EasyJet and airlines around the world have been hit hard by coronavirus cutting jobs and forecasting a slow recovery. Many countries have closed their borders and banned nonessential travel, with European Union citizens still barred from traveling to the U.S..
EasyJet said it expects it will take until 2023 for demand to return to 2019 levels, a similar expectation to Ryanair RYA, -1.53% , Europe’s largest low-cost airline. Figures from the U.K.’s Civil Aviation Authority (CAA) show passenger numbers for over 60 U.K. airports were down -98% in May from a year earlier.
“Unfortunately the lower demand environment means we need fewer aircraft and have less opportunity for work for our people,” said easyJet chief executive Johan Lundgren.
EasyJet previously said it could cut almost a third of its staff in response to the pandemic. Pilots union Balpa said it was shocked at the airline’s plans and called the measures an “excessive overreaction.”

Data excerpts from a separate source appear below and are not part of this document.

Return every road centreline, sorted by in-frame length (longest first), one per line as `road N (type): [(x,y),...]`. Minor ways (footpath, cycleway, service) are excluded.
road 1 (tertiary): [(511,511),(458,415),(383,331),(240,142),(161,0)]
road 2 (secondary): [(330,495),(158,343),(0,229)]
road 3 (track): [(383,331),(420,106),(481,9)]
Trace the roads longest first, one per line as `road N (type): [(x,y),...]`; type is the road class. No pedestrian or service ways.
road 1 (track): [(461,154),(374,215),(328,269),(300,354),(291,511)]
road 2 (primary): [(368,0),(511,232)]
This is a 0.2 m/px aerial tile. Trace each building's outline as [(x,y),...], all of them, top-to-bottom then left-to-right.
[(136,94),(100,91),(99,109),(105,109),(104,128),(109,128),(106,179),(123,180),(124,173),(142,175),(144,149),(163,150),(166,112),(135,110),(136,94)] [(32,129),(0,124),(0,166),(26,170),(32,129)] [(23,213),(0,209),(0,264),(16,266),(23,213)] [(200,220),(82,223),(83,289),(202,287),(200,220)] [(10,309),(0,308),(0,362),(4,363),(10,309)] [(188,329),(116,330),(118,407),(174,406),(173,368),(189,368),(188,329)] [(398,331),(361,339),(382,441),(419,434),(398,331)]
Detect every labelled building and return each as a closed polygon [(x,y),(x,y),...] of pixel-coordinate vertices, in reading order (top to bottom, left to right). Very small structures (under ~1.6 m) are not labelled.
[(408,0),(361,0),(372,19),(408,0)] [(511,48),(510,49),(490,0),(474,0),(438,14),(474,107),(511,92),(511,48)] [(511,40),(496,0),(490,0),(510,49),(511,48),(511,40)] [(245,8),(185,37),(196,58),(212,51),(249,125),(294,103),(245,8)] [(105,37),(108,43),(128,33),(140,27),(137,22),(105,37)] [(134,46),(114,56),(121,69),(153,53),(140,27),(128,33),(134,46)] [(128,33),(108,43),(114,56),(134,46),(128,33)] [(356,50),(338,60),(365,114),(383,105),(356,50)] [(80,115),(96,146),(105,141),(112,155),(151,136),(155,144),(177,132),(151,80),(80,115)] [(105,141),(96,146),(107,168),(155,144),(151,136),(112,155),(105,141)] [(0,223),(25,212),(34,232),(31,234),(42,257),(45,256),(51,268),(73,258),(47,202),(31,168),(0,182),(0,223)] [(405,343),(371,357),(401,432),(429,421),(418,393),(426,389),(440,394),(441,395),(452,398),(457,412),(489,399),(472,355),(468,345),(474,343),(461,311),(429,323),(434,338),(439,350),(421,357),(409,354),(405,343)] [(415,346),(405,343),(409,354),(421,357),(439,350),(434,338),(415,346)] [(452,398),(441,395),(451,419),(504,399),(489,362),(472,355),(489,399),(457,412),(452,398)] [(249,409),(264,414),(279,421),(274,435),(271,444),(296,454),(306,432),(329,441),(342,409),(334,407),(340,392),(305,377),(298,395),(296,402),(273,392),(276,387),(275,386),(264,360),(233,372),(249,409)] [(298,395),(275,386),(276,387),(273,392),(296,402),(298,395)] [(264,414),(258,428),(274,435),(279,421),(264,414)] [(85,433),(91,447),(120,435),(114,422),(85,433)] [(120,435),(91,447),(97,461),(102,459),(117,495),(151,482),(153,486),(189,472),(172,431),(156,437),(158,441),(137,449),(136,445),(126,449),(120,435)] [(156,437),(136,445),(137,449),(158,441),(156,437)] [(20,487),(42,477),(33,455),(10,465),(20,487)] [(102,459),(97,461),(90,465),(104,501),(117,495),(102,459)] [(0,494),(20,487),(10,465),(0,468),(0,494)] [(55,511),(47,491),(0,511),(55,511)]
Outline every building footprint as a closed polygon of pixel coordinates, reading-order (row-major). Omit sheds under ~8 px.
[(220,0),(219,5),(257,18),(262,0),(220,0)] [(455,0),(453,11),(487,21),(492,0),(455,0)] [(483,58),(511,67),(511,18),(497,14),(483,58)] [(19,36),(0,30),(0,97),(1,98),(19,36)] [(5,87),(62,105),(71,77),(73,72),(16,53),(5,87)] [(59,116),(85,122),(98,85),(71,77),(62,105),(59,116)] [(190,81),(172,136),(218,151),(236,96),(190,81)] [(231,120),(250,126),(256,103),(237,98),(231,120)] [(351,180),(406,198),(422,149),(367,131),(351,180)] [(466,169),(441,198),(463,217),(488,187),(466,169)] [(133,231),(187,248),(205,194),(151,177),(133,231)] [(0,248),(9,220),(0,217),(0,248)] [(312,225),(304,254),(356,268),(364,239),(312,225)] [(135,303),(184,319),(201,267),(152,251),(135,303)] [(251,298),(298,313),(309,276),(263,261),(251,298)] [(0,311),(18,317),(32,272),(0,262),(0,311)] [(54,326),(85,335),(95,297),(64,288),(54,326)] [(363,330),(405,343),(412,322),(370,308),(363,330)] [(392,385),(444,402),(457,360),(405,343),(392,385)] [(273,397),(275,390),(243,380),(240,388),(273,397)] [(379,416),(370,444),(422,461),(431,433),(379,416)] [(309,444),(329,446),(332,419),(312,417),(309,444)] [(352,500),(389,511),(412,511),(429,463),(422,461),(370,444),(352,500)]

Brian Strutton, Balpa General Secretary, said: “EasyJet paid £174m out to shareholders, got agreements to furlough staff to protect cash, got £600m from the Government, has boasted of having £2.4bn in liquidity, and ticket sales are going through the roof so fast they cannot get pilots back off furlough quickly enough – so why the panic?”
The European Union is expected to ease restrictions on nonessential travel from July 1, but it is reported that restrictions will remain in place for travellers from the United States and Brazil.